‘My friends, if anyone is detected in a transgression, you who have received the Spirit should restore such a one in a spirit of gentleness. Take care that you yourselves are not tempted. Bear one another’s burdens, and in this way you will fulfil the law of Christ.’ Galatians 6:1,2
Some of the most tragic words I ever hear are the words of an elderly person ‘I do not want to be a burden’ [I hear many that are tragic and I miss the tragedy of them, in all likelihood most of our words are tragic]
This is a denial of our dignity as persons, and that it comes so readily not only to the lips of the elderly is a sign that we have chosen Cain’s lie. ‘We are individuals! Are we our brothers’ keeper??!!’ I am not responsible for you, neither are you for me.
To be ‘an individual’ – refusing to be a burden is to live a double lie. In truth we cannot help but be a burden – our lives are all interconnected however much the prince of this present age tells us otherwise. Every word, every action of our lives impinges on others, those we see and those we will never know. We are burdensome – and if we cannot see it in those around us, surely we can see it in the Creation of which we are an inextricable part. ‘All Creation groans’ . . .

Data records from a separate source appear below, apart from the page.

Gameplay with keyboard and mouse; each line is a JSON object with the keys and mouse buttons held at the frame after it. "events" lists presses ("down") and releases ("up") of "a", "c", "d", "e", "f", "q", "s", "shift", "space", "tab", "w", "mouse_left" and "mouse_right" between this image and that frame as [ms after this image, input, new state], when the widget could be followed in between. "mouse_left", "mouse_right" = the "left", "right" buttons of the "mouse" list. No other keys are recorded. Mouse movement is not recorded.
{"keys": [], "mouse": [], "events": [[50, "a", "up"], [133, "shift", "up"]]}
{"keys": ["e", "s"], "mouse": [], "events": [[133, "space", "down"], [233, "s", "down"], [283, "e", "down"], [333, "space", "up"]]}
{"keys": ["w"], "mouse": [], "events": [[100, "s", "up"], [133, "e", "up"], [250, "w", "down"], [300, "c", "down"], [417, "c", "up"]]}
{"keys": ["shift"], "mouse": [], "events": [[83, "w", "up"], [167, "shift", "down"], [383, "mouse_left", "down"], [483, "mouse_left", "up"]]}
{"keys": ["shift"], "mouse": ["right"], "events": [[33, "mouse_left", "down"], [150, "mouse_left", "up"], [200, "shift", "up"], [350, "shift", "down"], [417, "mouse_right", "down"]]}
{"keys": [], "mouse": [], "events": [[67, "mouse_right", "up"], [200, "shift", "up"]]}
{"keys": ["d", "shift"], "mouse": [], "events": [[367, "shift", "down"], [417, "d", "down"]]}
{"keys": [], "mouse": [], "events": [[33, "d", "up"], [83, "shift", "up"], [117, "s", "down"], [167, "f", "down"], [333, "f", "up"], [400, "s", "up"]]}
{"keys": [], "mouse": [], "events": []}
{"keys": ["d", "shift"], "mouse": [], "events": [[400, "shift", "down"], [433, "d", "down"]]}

And secondly we lie for the word of LIFE is that in burden bearing we are fulfilling the law of Christ. He who bore our burdens gladly commands us so to do. It is the way of discipleship.
Of course we shy from ‘being a burden’ for we understand ‘burden’ in negative terms – again our vision is distorted by the evil one. We do not hear the words of the Life Giving One – ‘my yoke is easy, my burden is light’. Burden bearing is understood to be grievous to us, and thus being a burden is transformed from part of God’s intention for us, to a form of sin.
At its darkest this is expressed through our rush to kill all those who are burdensome to us. Starting with the unborn, moving on to those who are terribly ill, then the elderly, ‘next they came for’ . . . we have been here before . . . Evil teaches us we are individuals, denies that our Life is with the other.
For now briefly I will pursue this alien thought that burden bearing Is a Joy.
A couple of days ago I spoke about a community of healing, where the burden of lives were gladly shared one with another. [HERE]
I make two comments in this regard. Firstly, in the eyes of the world these people were nothing – the bottom of the pile, the despised, the ‘tax collectors and prostitutes’ of our day. For many it was their sense that there was no value to their lives that had led them into drug addiction. Now they found themselves amongst a group of people who loved them, not because of any status or what they could do for one another. They saw that they were under the same condemnation and received mercy, one from another.
As I said, there were some for whom the time in community did not work. Those for whom the light of freedom was too bright – those imprisoned and institutionalised in one way or another. Those behind black iron bars, and those in gilded cages, who could not believe that Life was to be found amongst the poor and destitute, amongst the tax collectors and Prostitutes, who denied that they had been humbled and that the door of Life stood open.
Secondly, they were joyful for knowing the wonder of being relieved of their burdens – the healing power of Grace and forgiveness they were quick to extend the hand of Grace to those amongst whom they found themselves.
They saw themselves in the other – they recognised their common condition – they gladly threw away pride. Burdens gladly born in a community of healing, a community of LIFE.